• [YOUR INSTRUCTIONS]:
I would like the number of lines in the data that contain the word "Prishtine". Please give that number alone.

[[ INFORMATION GIVEN, beginning ]]

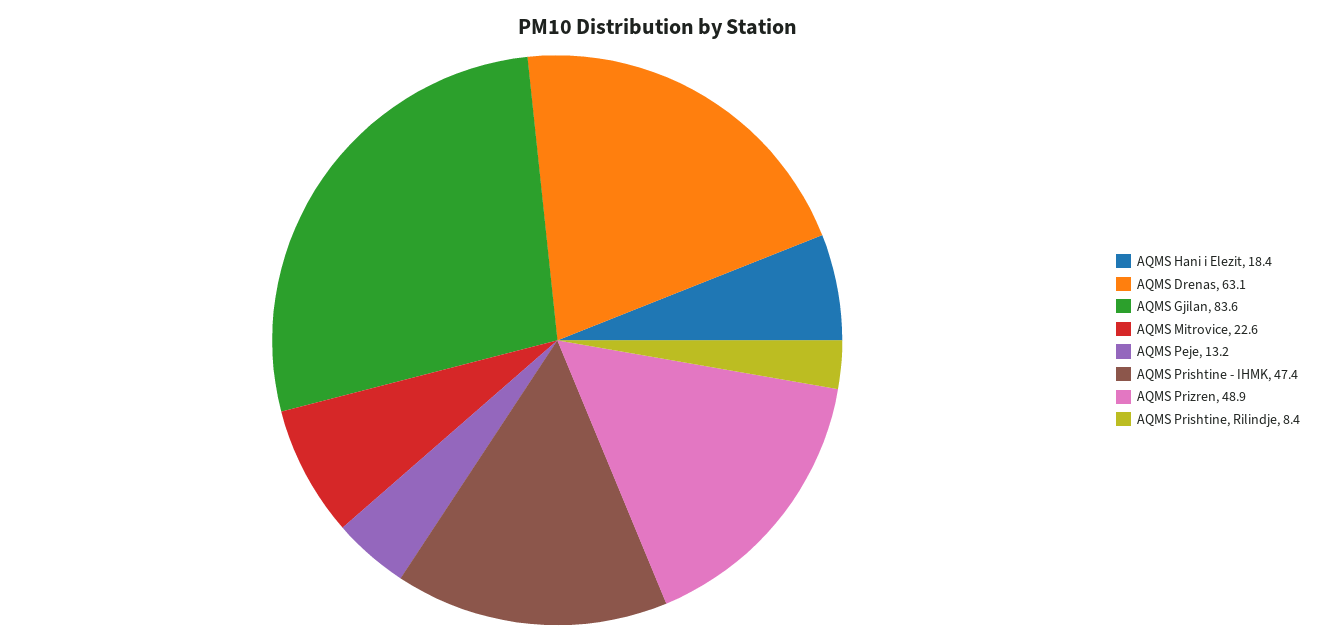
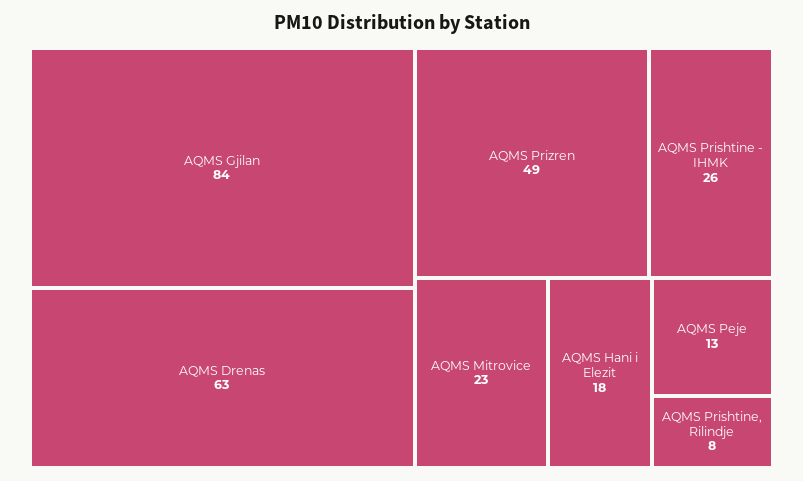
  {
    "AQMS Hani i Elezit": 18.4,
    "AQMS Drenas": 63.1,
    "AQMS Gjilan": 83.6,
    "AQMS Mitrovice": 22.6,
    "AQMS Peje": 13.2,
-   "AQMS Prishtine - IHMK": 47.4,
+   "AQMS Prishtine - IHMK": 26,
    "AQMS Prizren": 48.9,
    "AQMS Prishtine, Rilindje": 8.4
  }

[[ INFORMATION GIVEN, end ]]
[[ INFORMATION GIVEN, beginning ]]

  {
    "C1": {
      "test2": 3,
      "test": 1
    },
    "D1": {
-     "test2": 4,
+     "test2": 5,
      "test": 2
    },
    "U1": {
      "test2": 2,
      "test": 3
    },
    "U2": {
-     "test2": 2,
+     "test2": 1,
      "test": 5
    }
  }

[[ INFORMATION GIVEN, end ]]

• [WRITTEN RESPONSE]:
3